Data items ▸
*** Block opens ***
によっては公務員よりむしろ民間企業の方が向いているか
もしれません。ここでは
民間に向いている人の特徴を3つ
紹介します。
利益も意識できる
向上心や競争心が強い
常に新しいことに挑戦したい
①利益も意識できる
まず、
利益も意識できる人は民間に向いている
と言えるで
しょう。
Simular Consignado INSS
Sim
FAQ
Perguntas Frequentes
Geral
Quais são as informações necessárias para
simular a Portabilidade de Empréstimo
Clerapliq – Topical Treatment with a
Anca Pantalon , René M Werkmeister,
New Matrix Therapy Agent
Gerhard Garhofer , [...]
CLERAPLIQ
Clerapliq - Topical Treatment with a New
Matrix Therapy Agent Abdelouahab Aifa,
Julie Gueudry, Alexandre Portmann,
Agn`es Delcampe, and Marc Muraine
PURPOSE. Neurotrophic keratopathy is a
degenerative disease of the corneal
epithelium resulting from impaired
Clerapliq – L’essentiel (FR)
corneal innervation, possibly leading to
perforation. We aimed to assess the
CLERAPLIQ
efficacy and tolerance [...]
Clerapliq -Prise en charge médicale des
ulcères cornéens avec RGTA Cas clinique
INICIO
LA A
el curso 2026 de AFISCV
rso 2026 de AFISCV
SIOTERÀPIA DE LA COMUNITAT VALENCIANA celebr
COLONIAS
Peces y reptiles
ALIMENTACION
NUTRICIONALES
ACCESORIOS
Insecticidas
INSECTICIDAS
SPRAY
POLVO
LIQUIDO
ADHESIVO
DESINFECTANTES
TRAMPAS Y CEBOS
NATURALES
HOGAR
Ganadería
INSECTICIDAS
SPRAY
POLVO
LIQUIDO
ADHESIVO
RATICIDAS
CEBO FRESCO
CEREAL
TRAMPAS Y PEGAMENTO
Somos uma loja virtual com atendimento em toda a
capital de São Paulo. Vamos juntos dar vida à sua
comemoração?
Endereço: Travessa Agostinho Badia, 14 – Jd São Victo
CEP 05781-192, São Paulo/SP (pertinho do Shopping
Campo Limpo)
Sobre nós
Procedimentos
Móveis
*** Block closes ***
TASK INSTRUCTIONS ▸ Each line above needs to be returned exactly as it is.

ANSWER TO THE PROBLEM ▸
によっては公務員よりむしろ民間企業の方が向いているか
もしれません。ここでは
民間に向いている人の特徴を3つ
紹介します。
利益も意識できる
向上心や競争心が強い
常に新しいことに挑戦したい
①利益も意識できる
まず、
利益も意識できる人は民間に向いている
と言えるで
しょう。
Simular Consignado INSS
Sim
FAQ
Perguntas Frequentes
Geral
Quais são as informações necessárias para
simular a Portabilidade de Empréstimo
Clerapliq – Topical Treatment with a
Anca Pantalon , René M Werkmeister,
New Matrix Therapy Agent
Gerhard Garhofer , [...]
CLERAPLIQ
Clerapliq - Topical Treatment with a New
Matrix Therapy Agent Abdelouahab Aifa,
Julie Gueudry, Alexandre Portmann,
Agn`es Delcampe, and Marc Muraine
PURPOSE. Neurotrophic keratopathy is a
degenerative disease of the corneal
epithelium resulting from impaired
Clerapliq – L’essentiel (FR)
corneal innervation, possibly leading to
perforation. We aimed to assess the
CLERAPLIQ
efficacy and tolerance [...]
Clerapliq -Prise en charge médicale des
ulcères cornéens avec RGTA Cas clinique
INICIO
LA A
el curso 2026 de AFISCV
rso 2026 de AFISCV
SIOTERÀPIA DE LA COMUNITAT VALENCIANA celebr
COLONIAS
Peces y reptiles
ALIMENTACION
NUTRICIONALES
ACCESORIOS
Insecticidas
INSECTICIDAS
SPRAY
POLVO
LIQUIDO
ADHESIVO
DESINFECTANTES
TRAMPAS Y CEBOS
NATURALES
HOGAR
Ganadería
INSECTICIDAS
SPRAY
POLVO
LIQUIDO
ADHESIVO
RATICIDAS
CEBO FRESCO
CEREAL
TRAMPAS Y PEGAMENTO
Somos uma loja virtual com atendimento em toda a
capital de São Paulo. Vamos juntos dar vida à sua
comemoração?
Endereço: Travessa Agostinho Badia, 14 – Jd São Victo
CEP 05781-192, São Paulo/SP (pertinho do Shopping
Campo Limpo)
Sobre nós
Procedimentos
Móveis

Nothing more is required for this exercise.